Build RSpec Test Profiling Into GitLab
Problem to solve
Software tests make up a significant portion of many CI pipelines yet there is currently no easy way within the GitLab application to determine which RSpec tests in a pipeline are slowest and cost the most in terms of database queries, time-to-run and, ultimately, CI minutes.
We created an internal tool for this in GitLab and discovered that our suite spends over 15 hours in test and issues over 9 million database queries. This slows down feedback cycles, prolongs review times and pushes up CI cost.
We could provide this kind of data to our users for their test pipelines.
Intended users
- Parker (Product Manager)
- Delaney (Development Team Lead)
- Sasha (Software Developer)
- Simone (Software Engineer in Test)
User experience goal
The user should be able to easily insert a job in their CI pipeline that uses data from their test profiler to identify slow tests and suggest improvements.
Proposal
Profilers that print useful data after test execution exist for many test frameworks.
GitLab, the application, uses Rspec as its backend testing framework. To solve this problem in the gitlab-org/gitlab
project @stanhu added scripts/insert-rspec-profiling-data. This script runs in the CI pipeline against merge commits in the default branch and stores the data generated by RSpec's profiler output in a database.
@jprovaznik Extended this by adding a new database and building a frontend that groups slow test files and specific examples and allows them to be sorted and searched: https://gitlab-org.gitlab.io/rspec_profiling_stats/ (Source code here)
This page is interesting in two ways.
- The data on individual slow tests and examples/suites allow contributors to quickly identify problem areas of the test code and clean them up.
- The overall data in the bottom table gives a summary view from which trends up or down can be measured over time.
First Iteration Proposal
A first iteration for including this in GitLab could focus on the first of these and be very simple:
- Parse the output from the Rspec profiler and store data on the slowest 1000 tests in an artifact that can then be downloaded by the user (MVC);
- Add documentation on how to set up this job;
- Add further documentation for to set up similar jobs for other common languages and test framework profilers;
- Build parsers, if necessary, so that the output from each can be converted to the same format, then
- Display data from these artifacts in a list view under the 'CI/CD' or 'Analytics' tabs in the sidebar and periodically cleaned up.

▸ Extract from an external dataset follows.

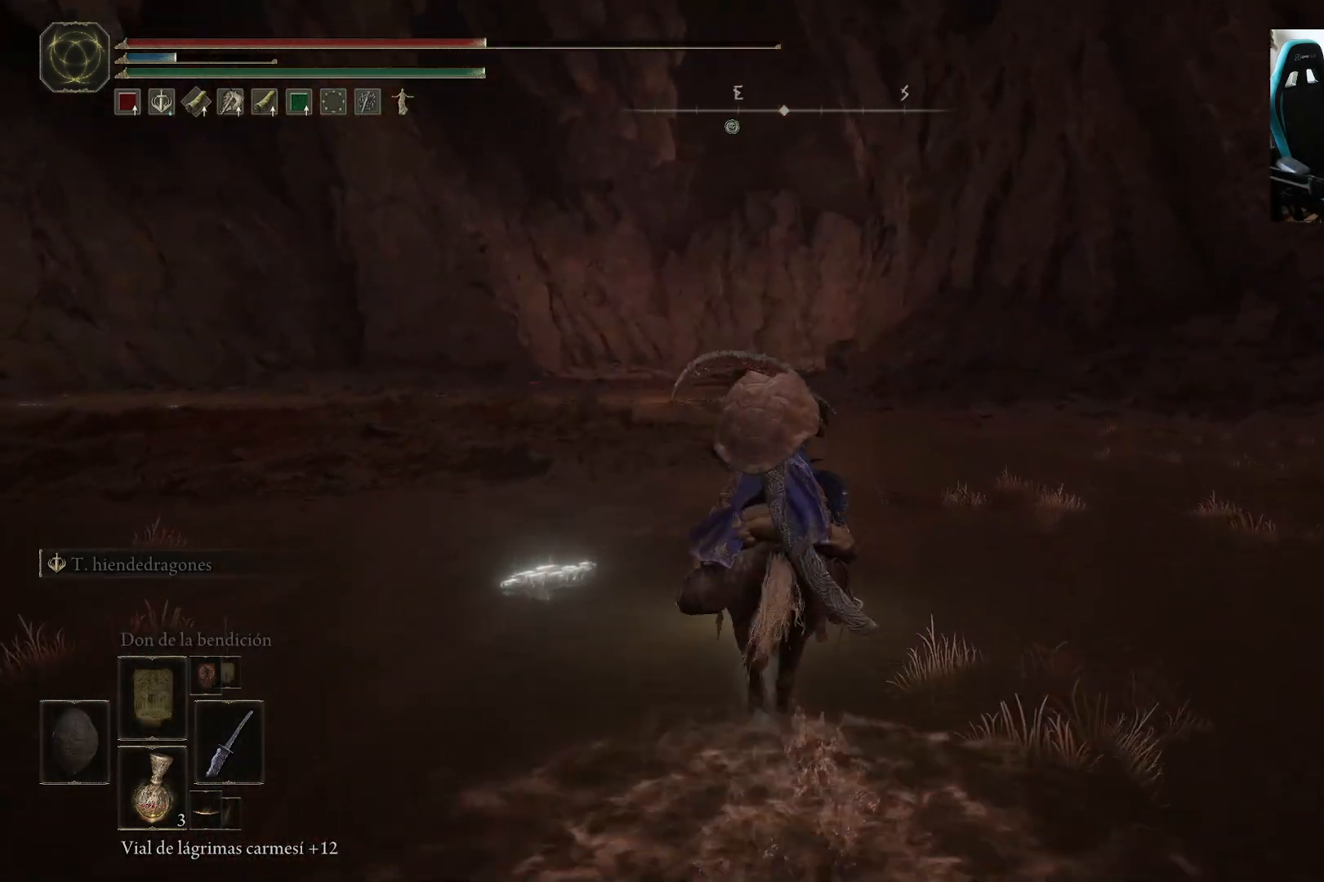
{"dt_ms": 500, "buttons": [], "left_stick": "center", "right_stick": "center", "events": [[183, "SELECT", "down"], [283, "SELECT", "up"]]}
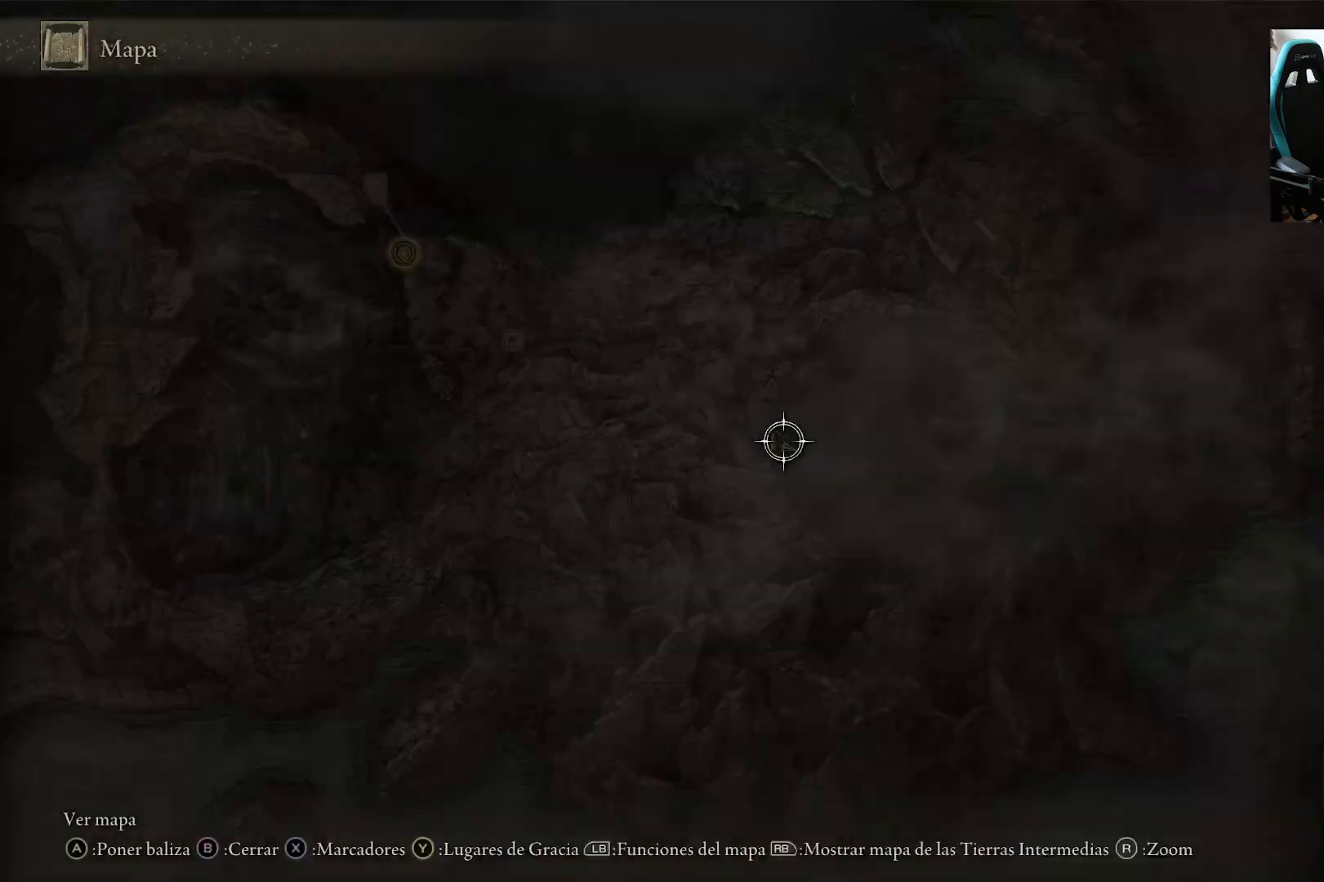
{"dt_ms": 500, "buttons": [], "left_stick": "center", "right_stick": "center", "events": []}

This is similar to the way we do Requirements Management. A job in the pipeline generates an artifact which is parsed and used to mark requirements as passed or failed.
Further details
- The GitLab Rspec Profiling project has more info on how that project works: https://gitlab.com/gitlab-org/rspec_profiling_stats
- The epic for making rspec profiling data usable within
gitlab-org/gitlab
is here &3752